Even in academic AI circles, where the use of Cloud TPUs will be free, the limitation to one AI framework makes the hardware less enticing. "Practically, for us, the main current limitation would be that it only runs TensorFlow," said Alexei Efros, an associate professor at University of California, Berkeley, in an email. "Since in my lab, we use a lot of different packages (PyTorch seems like the current favorite) for now Nvidia Titan X is still our main workhorse. But let's see what happens."

Nevertheless, there are many startups who have already fully adopted Google's TensorFlow and getting access to Cloud TPUs is potentially a big deal. "We’re built on top of TensorFlow so Google Cloud TPU is certainly something we’re exploring," said Mark Hammond, cofounder and CEO of AI startup Bonsai. "Anything that makes AI infrastructure better, faster, cheaper is a good thing for both Bonsai, and our customers.”

Not a chip business

Then there's the problem that Google doesn't sell its chips directly to customers like Nvidia does.

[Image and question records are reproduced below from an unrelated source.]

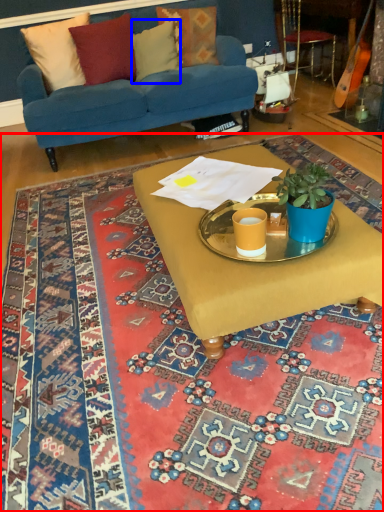
Question: Which object appears farthest to the camera in this image, mat (highlighted by a red box) or pillow (highlighted by a blue box)?

Choices:
 (A) mat
 (B) pillow

Answer: (B)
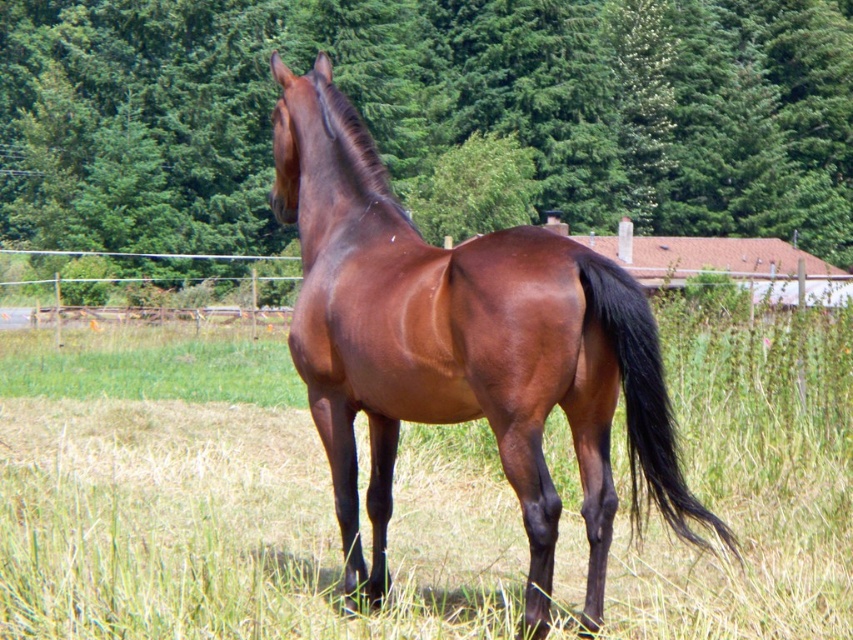
You are a photographer trying to capture the shiny brown horse at center and the green leafy tree at upper center in the same frame. Based on their positions, which object is positioned higher in the image?

The green leafy tree at upper center is positioned higher in the image than the shiny brown horse at center.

For training, many deep learning startups prefer owning their own hardware, because the costs of storing huge sets of training data on the cloud can be immensely expensive, said Zeiler. Clarifai, for example, buys Nvidia GeForce gaming graphics card to train its neural networks in its own data centers in New Jersey. "We run our own hardware with GPUs for training because it’s much more cost effective — especially when you consider the massive datasets we have and the amount of experimentation we do," he said.

The real competition for Nvidia will more likely come from the companies you'd expect: actual chip companies. Dozens of AI chip startups are emerging at this time and Intel spent more than $400 million for one of the leading startups, Nervana.

"TPUs may impact the GPU market over time, but it won’t just be from Google," said Zeiler. "I’m sure the other chipmakers aren’t just sitting around."

Andrew Feldman, cofounder and CEO of stealthy AI chip startup Cerebras Systems, sees Nvidia's fundamental problem is that the hardware is originally built to generate graphics, not process AI algorithms. “I don’t think the GPU is very good for machine learning,” said Feldman. “It’s just better than Intel’s CPU, but the GPU represents 25 years of optimization for a different problem.”

Nvidia is aware of this problem. That's why Nvidia's latest graphics chip architecture has specialized computing cores, called Tensor Cores, that are optimized for a type of mathematics useful in deep learning operations. With Tensor Cores, Nvidia is increasingly specializing its processors for AI and less for generating graphics. “You’re going to see us add more AI capabilities and specialization into our GPUs,” said Ian Buck, vice president of accelerated computing at Nvidia.

Nvidia's response to the growing competition in AI hardware is that the market is simply growing too fast for any of this to matter right now. “I think it’s an explosive growth market," said Buck. "There’s room for everyone.”